Obesity in China is Exploding
When you picture Chinese people do you picture fat people? When you picture Chinese food, do you picture fatty meats? Me neither, but I guess it’s time to. Look at this chart showing how the Chinese obesity rate has exploded since 1980:
More than a quarter of the adult population, or roughly 350m people, is overweight or obese (more than 60m squeeze into the latter camp).

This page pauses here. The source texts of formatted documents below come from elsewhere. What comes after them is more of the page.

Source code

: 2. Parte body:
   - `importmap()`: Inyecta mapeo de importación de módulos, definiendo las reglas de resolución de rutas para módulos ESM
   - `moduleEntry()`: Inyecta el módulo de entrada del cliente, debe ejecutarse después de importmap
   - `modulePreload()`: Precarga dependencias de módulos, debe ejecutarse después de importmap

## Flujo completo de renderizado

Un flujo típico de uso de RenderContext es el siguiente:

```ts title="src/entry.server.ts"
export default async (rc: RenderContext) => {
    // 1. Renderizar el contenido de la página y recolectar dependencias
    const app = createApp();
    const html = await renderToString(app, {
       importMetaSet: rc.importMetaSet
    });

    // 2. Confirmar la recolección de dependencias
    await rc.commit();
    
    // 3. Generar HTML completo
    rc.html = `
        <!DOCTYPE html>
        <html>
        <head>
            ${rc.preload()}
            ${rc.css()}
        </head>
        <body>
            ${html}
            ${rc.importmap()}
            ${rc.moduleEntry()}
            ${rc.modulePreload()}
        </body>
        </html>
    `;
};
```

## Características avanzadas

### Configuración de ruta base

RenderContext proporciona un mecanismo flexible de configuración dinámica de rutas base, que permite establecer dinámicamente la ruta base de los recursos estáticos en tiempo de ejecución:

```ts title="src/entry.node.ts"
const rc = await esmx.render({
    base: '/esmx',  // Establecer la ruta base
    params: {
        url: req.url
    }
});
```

The Chinese are not actually eating more as they get richer: the average daily intake has dropped a little over the past ten years, from 2,100 calories in 2002 to a little more than 2,000 today. This suggests that a sedentary lifestyle may be hurting people’s health as much as changes in diet. Rapid urbanisation means more people are leaving the fields to work in less strenuous manufacturing jobs. Meanwhile in the cities, walking and biking have been replaced by driving cars and sitting on public transport. Recent surveys show that less than 10% of urban dwellers exercise regularly.

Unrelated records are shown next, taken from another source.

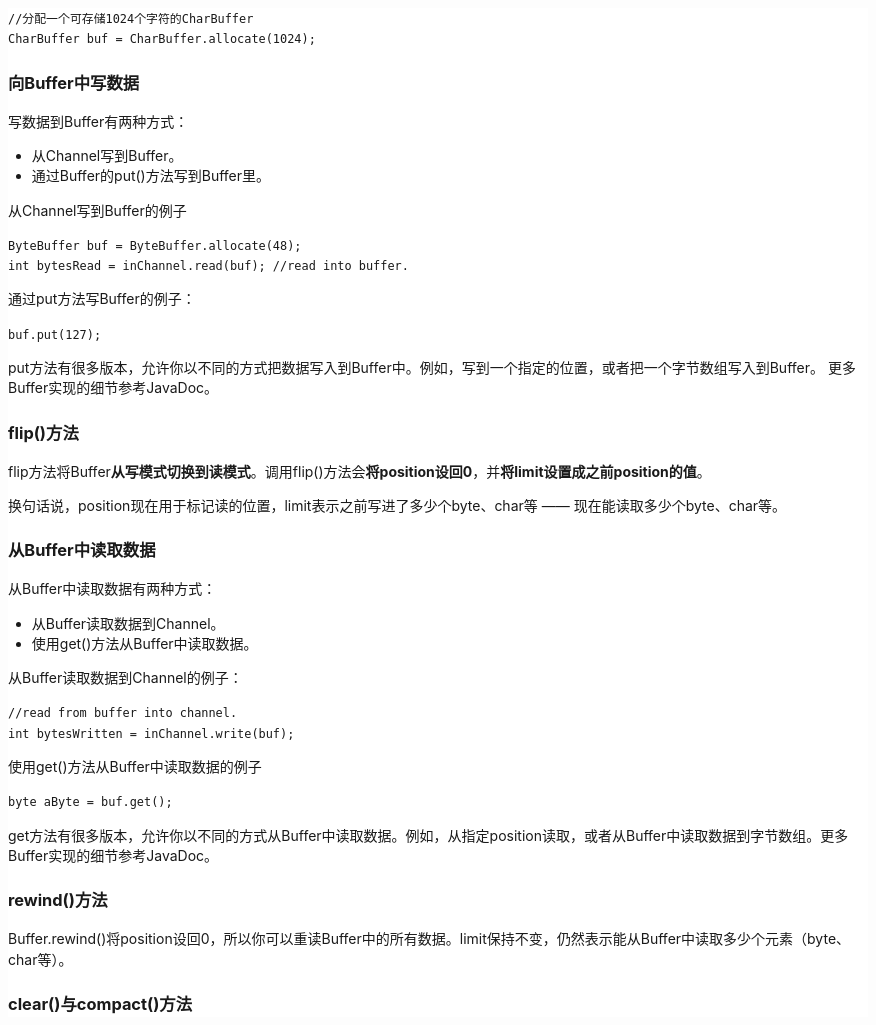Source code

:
 ```
//分配一个可存储1024个字符的CharBuffer
CharBuffer buf = CharBuffer.allocate(1024);
```

### 向Buffer中写数据

写数据到Buffer有两种方式：

* 从Channel写到Buffer。
* 通过Buffer的put()方法写到Buffer里。

从Channel写到Buffer的例子

```
ByteBuffer buf = ByteBuffer.allocate(48);
int bytesRead = inChannel.read(buf); //read into buffer.
```

通过put方法写Buffer的例子：

```
buf.put(127);
```

put方法有很多版本，允许你以不同的方式把数据写入到Buffer中。例如，写到一个指定的位置，或者把一个字节数组写入到Buffer。 更多Buffer实现的细节参考JavaDoc。

### flip()方法

flip方法将Buffer**从写模式切换到读模式**。调用flip()方法会**将position设回0**，并**将limit设置成之前position的值**。

换句话说，position现在用于标记读的位置，limit表示之前写进了多少个byte、char等 —— 现在能读取多少个byte、char等。

### 从Buffer中读取数据

从Buffer中读取数据有两种方式：

* 从Buffer读取数据到Channel。
* 使用get()方法从Buffer中读取数据。

从Buffer读取数据到Channel的例子：

```
//read from buffer into channel.
int bytesWritten = inChannel.write(buf);
```

使用get()方法从Buffer中读取数据的例子

```
byte aByte = buf.get();
```

get方法有很多版本，允许你以不同的方式从Buffer中读取数据。例如，从指定position读取，或者从Buffer中读取数据到字节数组。更多Buffer实现的细节参考JavaDoc。

### rewind()方法

Buffer.rewind()将position设回0，所以你可以重读Buffer中的所有数据。limit保持不变，仍然表示能从Buffer中读取多少个元素（byte、char等）。

### clear()与compact()方法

Childhood obesity has grown hugely in richer coastal cities. During summer breaks parents send off their pudgy little emperors to weight-loss camps that have sprung up everywhere. The exam-oriented education system doesn’t help matters either: although schools are required to set aside at least an hour for exercise every day, they routinely cancel gym classes to make room for other courses. In May the Lancet, a medical journal, published a study showing that the obesity rate among Chinese boys is 6.9%, almost twice as high as that among adult men.